お客様も会社のことを、よく分かっていないという前提でお付き合いをしていく。分からないことを責めない。「そうですよね、分からないですよね。聞いていただけますか?」「どういう方に聞くのが効果的ですか?」という姿勢でコミュニケーションしてあげると、先方はやりやすいと思いますね。
情シスのプロジェクトへの関与
PJにアサインされている担当者の時間はいつでも抑えられるわけではない
[中野]
プロジェクトに対しての向き合い方も人それぞれで、前向きにアサインされた人もいれば、他にやりたかった仕事があったのに、天の声でアサインされた人も少なからずいますよね。なので、お客様側の社員だからと言って、プロジェクトの成功に100%向き合っているわけではありません。自分のモチベーションが常に安定していないのと同じです。

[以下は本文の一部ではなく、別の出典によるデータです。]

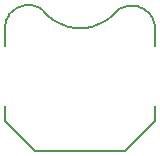
<source format=gbo>
G75*
G70*
%OFA0B0*%
%FSLAX24Y24*%
%IPPOS*%
%LPD*%
%AMOC8*
5,1,8,0,0,1.08239X$1,22.5*
%
%ADD10C,0.0080*%
D10*
X015482Y012601D02*
X016482Y011601D01*
X019482Y011601D01*
X020482Y012601D01*
X020482Y013101D01*
X020482Y015101D02*
X020482Y015701D01*
X020481Y015701D02*
X020477Y015755D01*
X020469Y015809D01*
X020457Y015862D01*
X020441Y015915D01*
X020422Y015966D01*
X020399Y016016D01*
X020373Y016064D01*
X020344Y016110D01*
X020311Y016154D01*
X020276Y016195D01*
X020237Y016234D01*
X020196Y016271D01*
X020153Y016304D01*
X020108Y016334D01*
X020060Y016361D01*
X020011Y016385D01*
X019960Y016405D01*
X019908Y016422D01*
X019855Y016435D01*
X019801Y016444D01*
X019746Y016449D01*
X019692Y016451D01*
X019637Y016449D01*
X019583Y016443D01*
X019529Y016433D01*
X019476Y016420D01*
X019424Y016403D01*
X019373Y016382D01*
X019324Y016358D01*
X019277Y016331D01*
X019232Y016300D01*
X019232Y016301D02*
X019181Y016240D01*
X019126Y016182D01*
X019069Y016126D01*
X019009Y016074D01*
X018947Y016024D01*
X018882Y015978D01*
X018815Y015935D01*
X018746Y015895D01*
X018675Y015859D01*
X018603Y015826D01*
X018528Y015797D01*
X018453Y015772D01*
X018376Y015750D01*
X018299Y015733D01*
X018220Y015719D01*
X018141Y015709D01*
X018062Y015703D01*
X017982Y015701D01*
X017902Y015703D01*
X017823Y015709D01*
X017744Y015719D01*
X017665Y015733D01*
X017588Y015750D01*
X017511Y015772D01*
X017436Y015797D01*
X017361Y015826D01*
X017289Y015859D01*
X017218Y015895D01*
X017149Y015935D01*
X017082Y015978D01*
X017017Y016024D01*
X016955Y016074D01*
X016895Y016126D01*
X016838Y016182D01*
X016783Y016240D01*
X016732Y016301D01*
X016689Y016333D01*
X016644Y016362D01*
X016596Y016388D01*
X016547Y016411D01*
X016497Y016430D01*
X016445Y016445D01*
X016392Y016457D01*
X016339Y016465D01*
X016285Y016469D01*
X016231Y016470D01*
X016177Y016466D01*
X016123Y016459D01*
X016071Y016449D01*
X016019Y016434D01*
X015968Y016416D01*
X015918Y016394D01*
X015870Y016369D01*
X015824Y016341D01*
X015781Y016309D01*
X015739Y016275D01*
X015700Y016237D01*
X015664Y016197D01*
X015630Y016155D01*
X015600Y016110D01*
X015573Y016064D01*
X015549Y016015D01*
X015529Y015965D01*
X015512Y015914D01*
X015499Y015861D01*
X015490Y015808D01*
X015484Y015755D01*
X015482Y015701D01*
X015482Y015101D01*
X015482Y013101D02*
X015482Y012601D01*
M02*

</source>
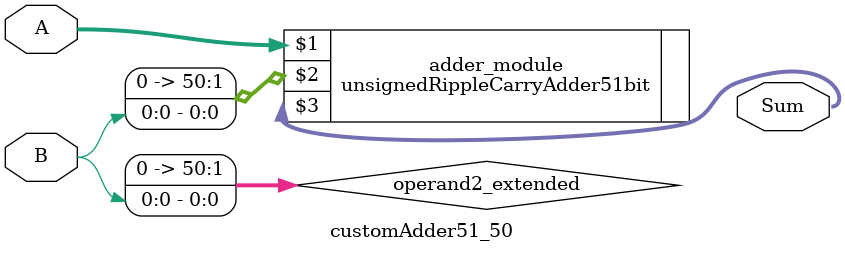
<source format=v>
module customAdder51_50(
                        input [50 : 0] A,
                        input [0 : 0] B,
                        
                        output [51 : 0] Sum
                );

        wire [50 : 0] operand2_extended;
        
        assign operand2_extended =  {50'b0, B};
        
        unsignedRippleCarryAdder51bit adder_module(
            A,
            operand2_extended,
            Sum
        );
        
        endmodule
        
</source>
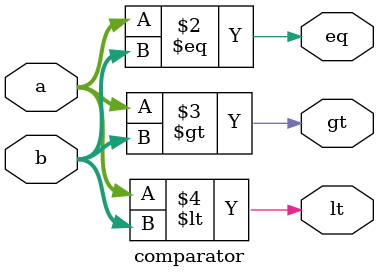
<source format=sv>
module comparator(
    input logic [7:0] a, b, // Entradas de 8 bits
    output logic eq,        // Igualdade
    output logic gt,        // Maior que
    output logic lt         // Menor que
);
    always_comb begin // always para bloco combinacional
        eq = (a == b); // Igualdade
        gt = (a > b);  // Maior que
        lt = (a < b);  // Menor que
    end

endmodule

</source>
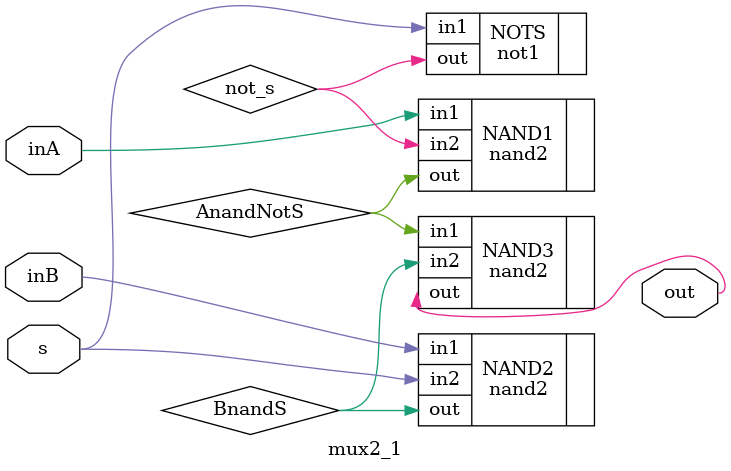
<source format=v>
/*
    CS/ECE 552 Spring '22
    Homework #1, Problem 1

    2-1 mux template
*/
module mux2_1(out, inA, inB, s);
    output  out;
    input   inA, inB;
    input   s;

    // YOUR CODE HERE
    //reg clk, rst;
    //reg err;
    //clkrst CR(.clk(clk), .rst(rst), .err(err));
    //do I even need this code right now ^ ??????????????????/

    //reg inA, inB;
    //reg s, 
    wire not_s;
    wire AnandNotS, BnandS;
    wire out;


    not1 NOTS(.out(not_s), .in1(s));
    nand2 NAND1(.out(AnandNotS), .in1(inA), .in2(not_s));    
    nand2 NAND2(.out(BnandS), .in1(inB), .in2(s));
    nand2 NAND3(.out(out), .in1(AnandNotS), .in2(BnandS));
    
endmodule

</source>
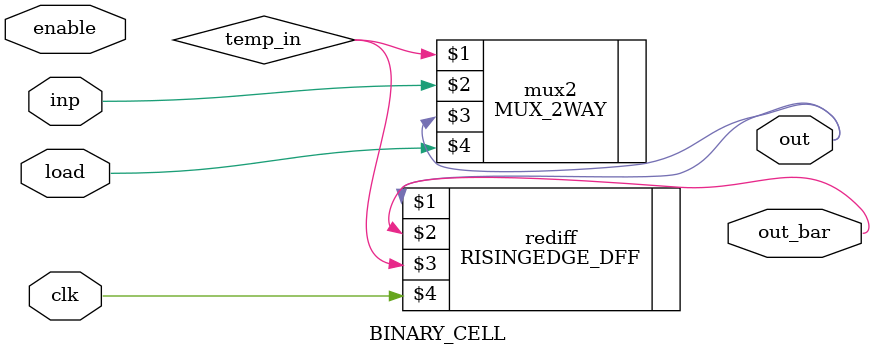
<source format=v>
module BINARY_CELL(out,out_bar,inp,load,clk,enable);
output out,out_bar;
input inp,load,clk,enable;
wire temp_in; 
MUX_2WAY mux2(temp_in,inp,out,load);
RISINGEDGE_DFF rediff(out,out_bar,temp_in,clk);
endmodule 
  
</source>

むしろお客様は100%でフルスイングしてくれない方が多いですよね。いろんな仕事を少ないメンバーで抱えているので。そういう中でどれだけプロジェクトにコミットしてもらうか、これは提案書やプロジェクト計画をキックオフのときに握らないといけない。最低0.5人月を使っていただくとか。「担当を出せないなら、このプロジェクトは無理です」と勇気を持ってベンダーが言うことも大事だと思います。
情シスを取り巻くルールや制約
J-SOXやISO、各種ポリシーなど無条件に守るべき制約が結構ある
[中野]
情報セキュリティポリシーや内部統制、予算編成スケジュール、会議体など、お客様の社内には必ずたくさんのルールがあります。お客様にとってそのルールは守るべきものなので、ベンダーとしてはまず受け止めてほしいです。
情シスとの信頼構築のポイント
お客様も当然組織の一員、保身もするし評価も気にするのは当たり前
[中野]
最後に、お客様もサラリーマンだからプロジェクトを失敗させたくないわけですよ。なので、どうやったらお客様を成功させられるかと考えて動く、失敗しないように配慮してあげることも一流のクライアントワークのビジネスパーソンだと思います。お客様に手柄を取らせてあげるっていう感覚ですね。これは特にマネージャークラスのメンバーにはとても重要です。
[藤木]
残念ですがそろそろお時間ですね、ありがとうございました。
[中野]
当たり前の話に聞こえてしまうんですけど、「確かにな」と気づくきっかけになれば嬉しいです。僕も「そうだな」と思いながら話しました。本日の内容は以上です。
[藤木]
こういったことを早めに気付けると仕事しやすそうですね。本日はありがとうございました。